## To-do list
**A)** In the Fox v. City of Joliet opinion, the jury's second verdict was $1,000, but the judgment entered was $800. Explain in one to three sentences why the two amounts differ.
**B)** According to the Fox v. City of Joliet opinion, on what date was the suit begun?
**C)** Rewrite the paragraph of the Fox v. City of Joliet opinion that begins "This is an action on the case" as a short list, keeping its main facts.

## Text shown
╔══
Fox v. City of Joliet

150 Ill. App. 491 | Ill. App. Ct. | 1909

Mr. Justice Willis

delivered the opinion of the court.

This is an action on the case, brought in the Circuit Court of Will county, by Peter Fox against the City of Joliet, to recover damages for the deprivation of the use, occupation and enjoyment of his home, for sickness of members of his family, and for expenses incurred in their treatment, caused by appellant turning sewage into a natural watercourse running, across appellee’s premises. The suit was begun August 7, 1906, and a trial resulted in a judgment for $1,200 for appellee, which, on appeal, was reversed. City of Joliet v. Fox, 135 Ill. App. 444. There, a full statement of the averments of the declaration may be found. On the reinstatement of the cause, the five years’ Statute of Limitations was interposed. The second trial resulted in a verdict for appellee for $1,000. A remittitur for $200 was filed, a motion for a new trial was denied, judgment was entered for $800 and the city prosecuted this appeal.
╚══
(Region and label listings)
╔══
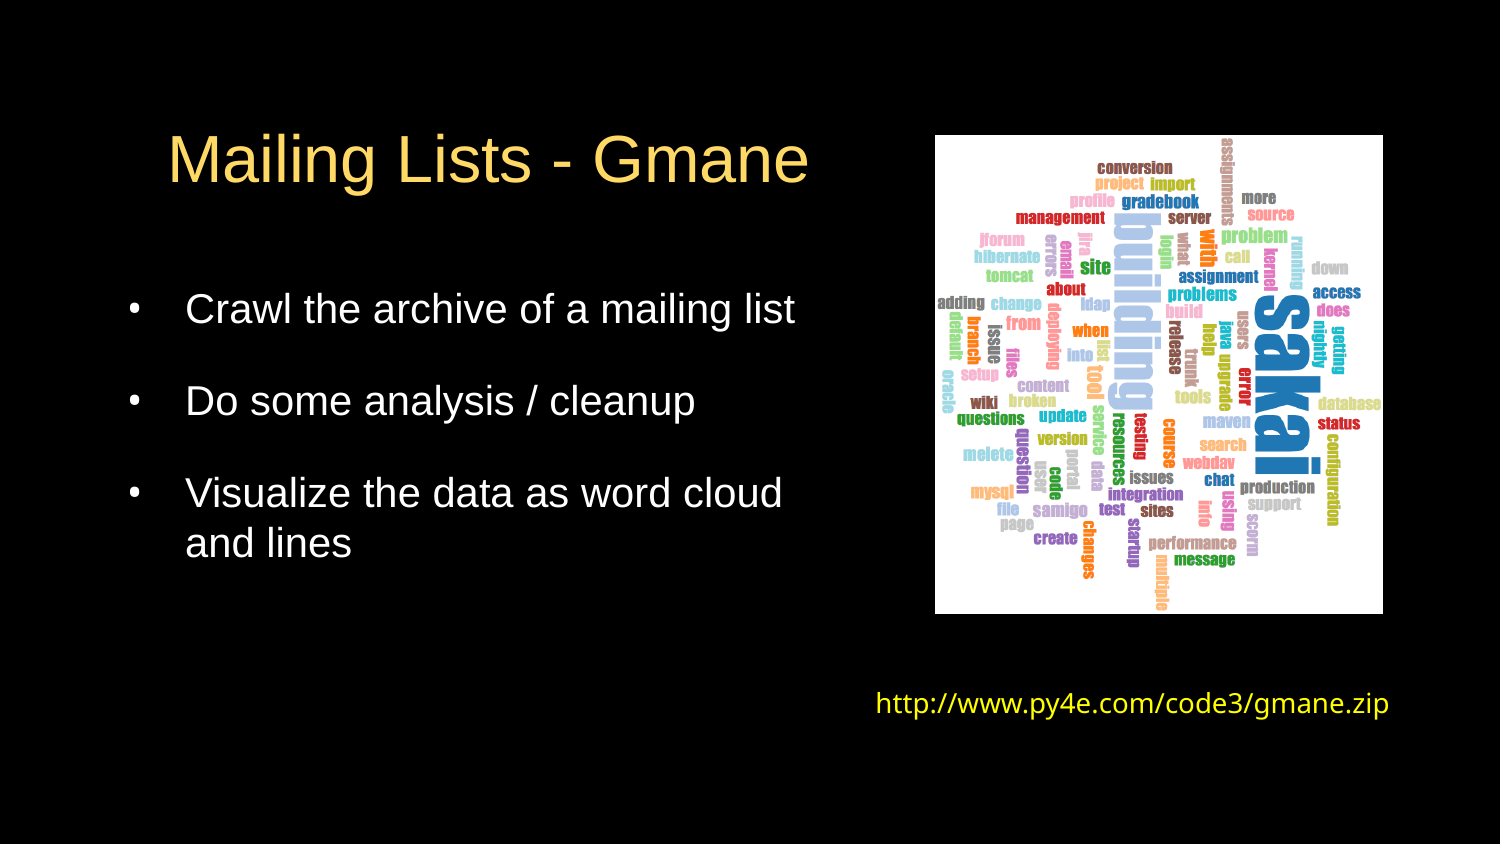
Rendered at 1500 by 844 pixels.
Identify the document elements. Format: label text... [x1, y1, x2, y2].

picture [935, 135, 1383, 614]
text_box http://www.py4e.com/code3/gmane.zip [796, 685, 1470, 732]
list Crawl the archive of a mailing list Do some analysis / cleanup Visualize the data as word cloud and lines [106, 234, 849, 614]
title Mailing Lists - Gmane [106, 76, 872, 235]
╚══
## Final results
**A)** After the second trial returned a $1,000 verdict for Fox, a remittitur for $200 was filed. That reduction left $800, and judgment was entered for that amount.

**B)** August 7, 1906.

**C)**
- Peter Fox sued the City of Joliet in the Circuit Court of Will County in an action on the case.
- He sought damages for the loss of use, occupation and enjoyment of his home, for sickness in his family, and for the cost of their treatment.
- He claimed the harm came from the city turning sewage into a natural watercourse that crossed his land.
- The suit began August 7, 1906.
- The first trial gave Fox a $1,200 judgment, which was reversed on appeal (City of Joliet v. Fox, 135 Ill. App. 444).
- When the case was reinstated, the city raised the five-year Statute of Limitations.
- The second trial gave Fox a $1,000 verdict. After a $200 remittitur and the denial of a new trial, judgment was entered for $800.
- The city appealed again.